Legal Hotline: A sign of the times

By James Goldsmith | May 24, 2012 | 3 min. read

If your calls to the Hotline are any indication, and they are, the market is turning. It’s not all roses and sunshine, but the clouds may be parting, if but ever so slightly.

I say this because I am hearing questions that a year ago would not have been asked. As I say, the world is not yet rosey. We still get callers who relate their angst over buyers who are flexing their new-found muscle or simply walking from deals whereas two years ago, buyers lined up with contingency-less offers at prices above list.

While we may not return to the salad days for a long, long time, we are fielding more and more calls questioning the propriety of taking back-up offers and just how to do so.

Sellers are in a precarious place. Jump on the first offer and avoid months of angst or jump on the first offer and miss that much better one that is just around the corner? It would be difficult for a listing agent in most areas of the state to counsel their seller to wait it out. We know all too well the incredulous tales of reasonably priced properties, even for this market, sitting and sitting and sitting. Our experiences cause us to lean in the direction of seizing the opportunity by accepting that first offer understanding that it may be the only offer in a long, long while.

But what happens when the market starts to turn? Your calls are suggesting an answer. Sellers are taking offers only to find that there were other buyers around the corner prepared to offer more. This was the case for a seller who was recently referred to me. The property was listed at $490,000, but the seller had accepted an offer, upon the advice of his agent, at $420,000. A day later the listing agent was contacted by a buyer willing to pay full price. After some consideration, seller offered buyer #1 to go away for $35,000 cash, half the difference between the two offers.  No deal.  Buyer #1 knew exactly what she wanted.

Competition necessitates sharp focus. For a buyer whose offer is accepted, compliance with performance dates takes on new meaning. Fail to make a timely mortgage application or have a commitment in hand by the deadline? Your contract is likely terminated! This poses additional risk for buyer agents who are not careful about instructing their clients on the necessity of timely performance.

For listing agents, back-up offers are again a tool worth considering. But again, precise and thoughtful action is the imperative. A seller cannot sign two contracts to sell unless one or the other or both include precise language that will preclude the seller from becoming legally obligated to sell the same property twice.

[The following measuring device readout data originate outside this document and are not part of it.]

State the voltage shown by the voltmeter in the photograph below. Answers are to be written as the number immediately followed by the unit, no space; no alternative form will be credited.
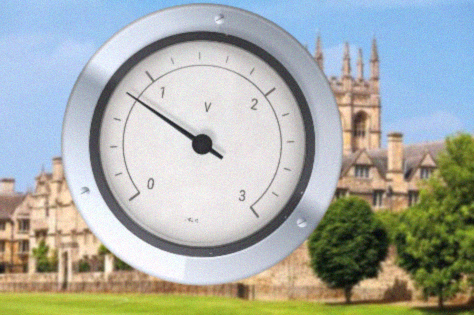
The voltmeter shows 0.8V
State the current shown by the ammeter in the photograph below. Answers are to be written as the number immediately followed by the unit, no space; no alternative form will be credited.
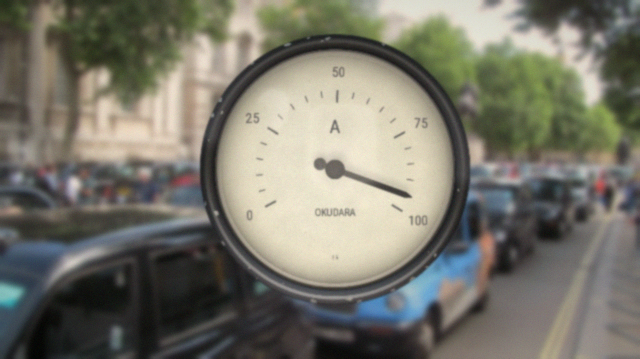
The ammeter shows 95A
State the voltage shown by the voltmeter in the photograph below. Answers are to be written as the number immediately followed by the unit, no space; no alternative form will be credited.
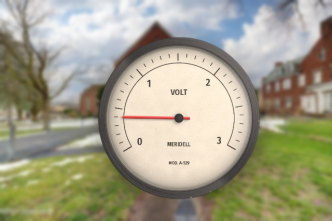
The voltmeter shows 0.4V
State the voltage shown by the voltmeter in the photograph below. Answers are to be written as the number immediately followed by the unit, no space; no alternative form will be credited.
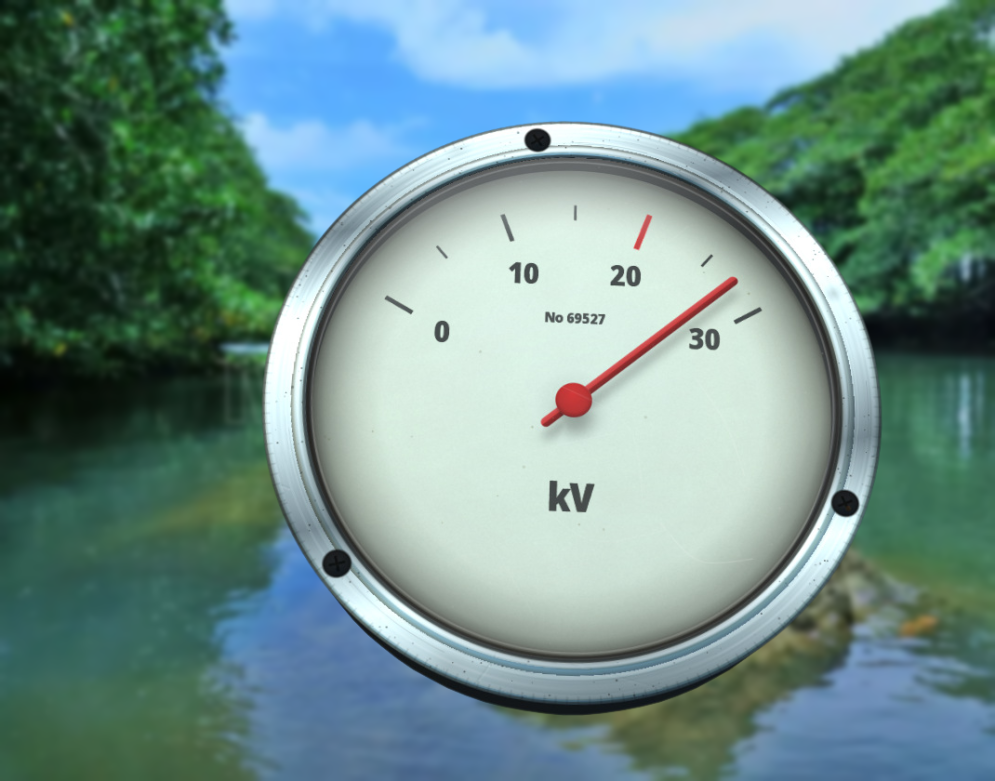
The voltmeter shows 27.5kV
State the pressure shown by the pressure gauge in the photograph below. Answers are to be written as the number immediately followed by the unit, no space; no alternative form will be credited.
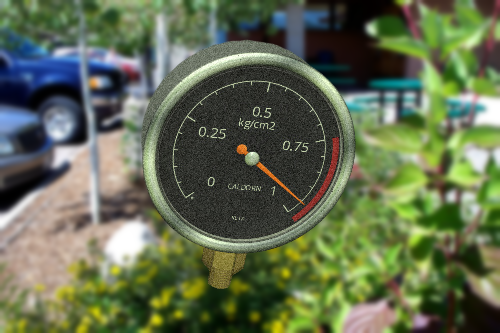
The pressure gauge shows 0.95kg/cm²
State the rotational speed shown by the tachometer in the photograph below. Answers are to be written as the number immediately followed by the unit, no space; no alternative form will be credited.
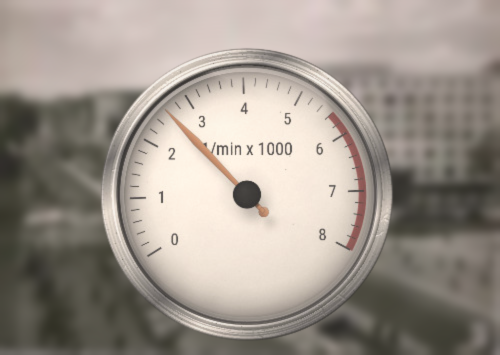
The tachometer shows 2600rpm
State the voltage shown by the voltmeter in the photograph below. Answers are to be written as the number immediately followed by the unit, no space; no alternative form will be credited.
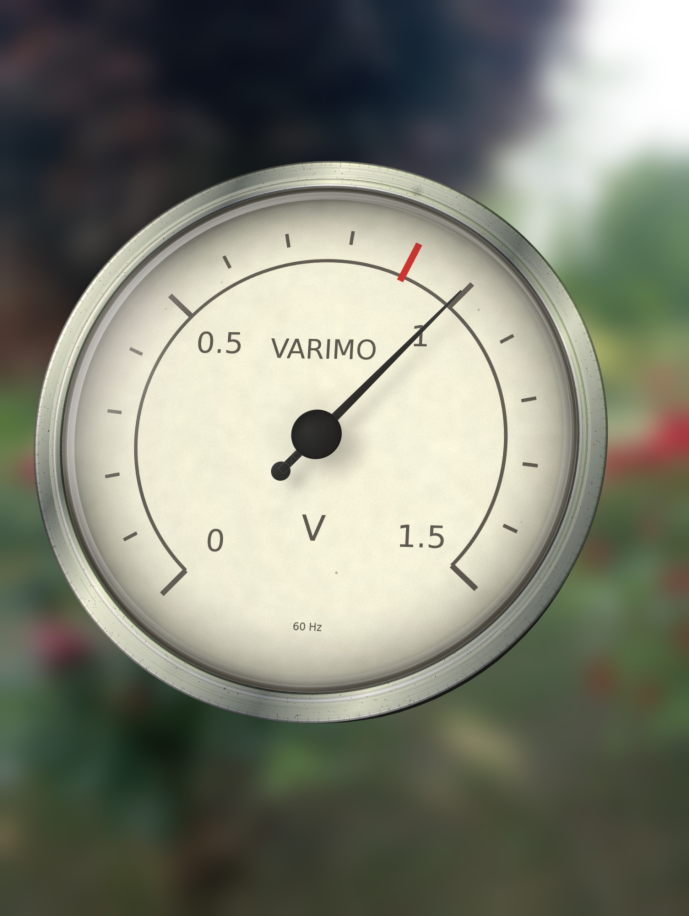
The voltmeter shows 1V
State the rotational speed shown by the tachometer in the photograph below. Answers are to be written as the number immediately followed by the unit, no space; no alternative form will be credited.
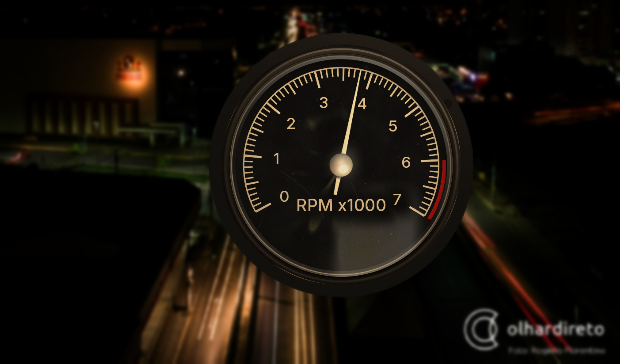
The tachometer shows 3800rpm
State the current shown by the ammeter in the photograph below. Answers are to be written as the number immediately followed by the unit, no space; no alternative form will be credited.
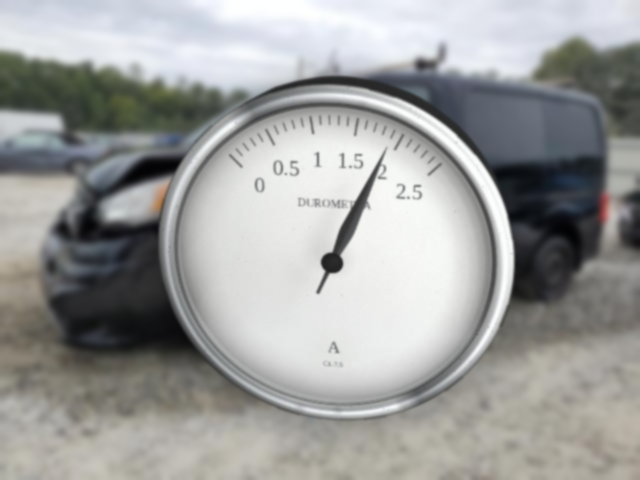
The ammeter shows 1.9A
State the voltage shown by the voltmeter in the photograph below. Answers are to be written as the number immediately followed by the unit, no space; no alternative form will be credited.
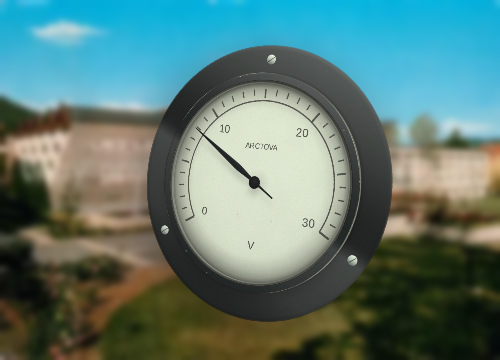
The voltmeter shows 8V
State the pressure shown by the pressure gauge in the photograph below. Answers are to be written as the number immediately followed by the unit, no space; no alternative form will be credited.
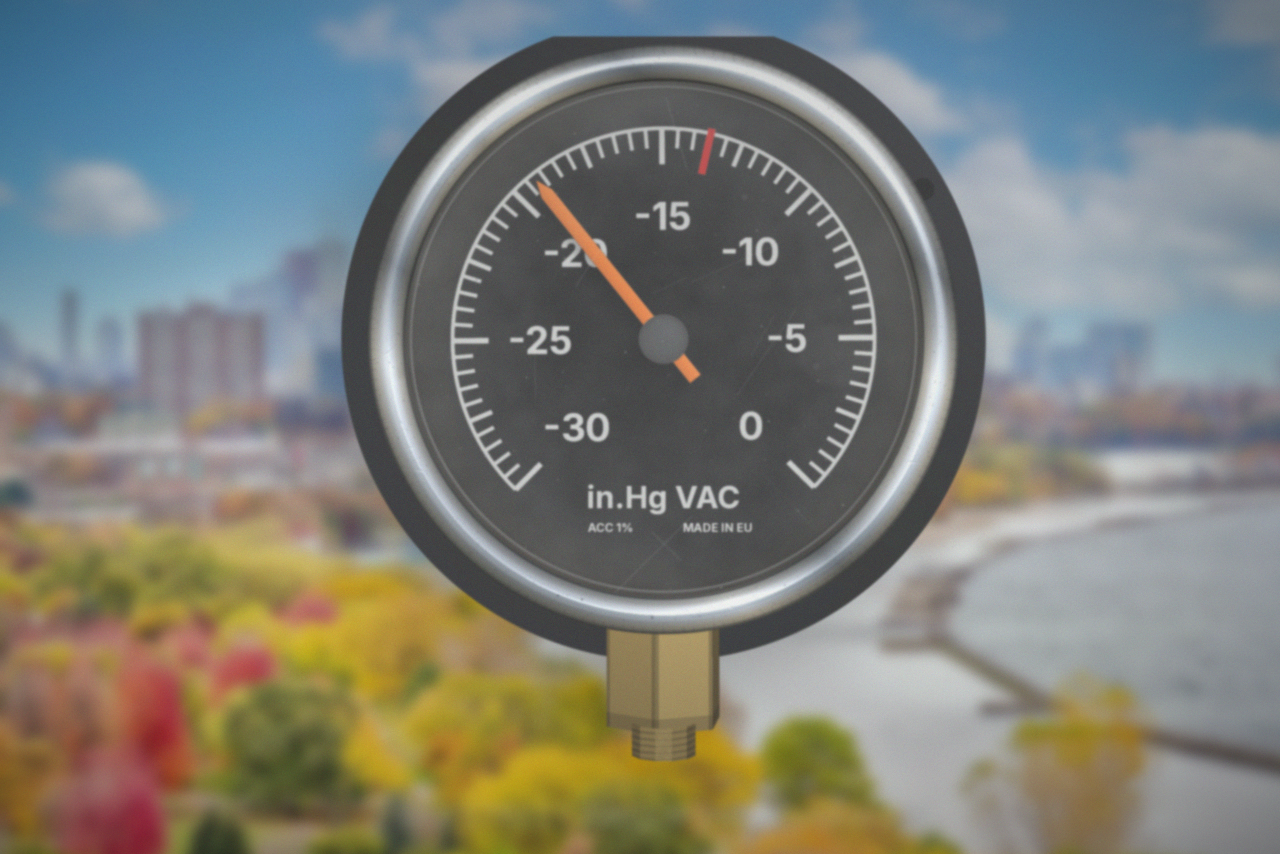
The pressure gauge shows -19.25inHg
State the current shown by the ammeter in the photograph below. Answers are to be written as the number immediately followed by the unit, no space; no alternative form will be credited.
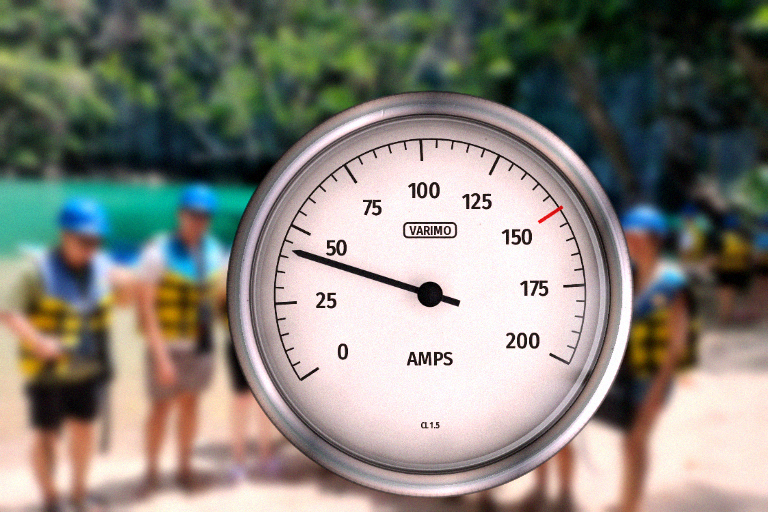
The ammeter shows 42.5A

A back-up offer can be contingent upon the termination of the originally accepted offer. But it is not that simple.   Examples abound of sellers who manage to wriggle out of the first offer only to find the second terminated by virtue of some unforeseen complication that should have been addressed in the back-up contingency. The story of the fox and grapes should come to mind.

There is no standard back-up contingency, therefore, the practitioner is at great risk when drafting such a form. You may unwittingly engage in the unauthorized practice of law for simply drafting a contingency that has not taken into consideration all eventualities.

But let’s look to the sunny side. An emerging market may present new (or newly revisited) issues, but it sure beats the alternative.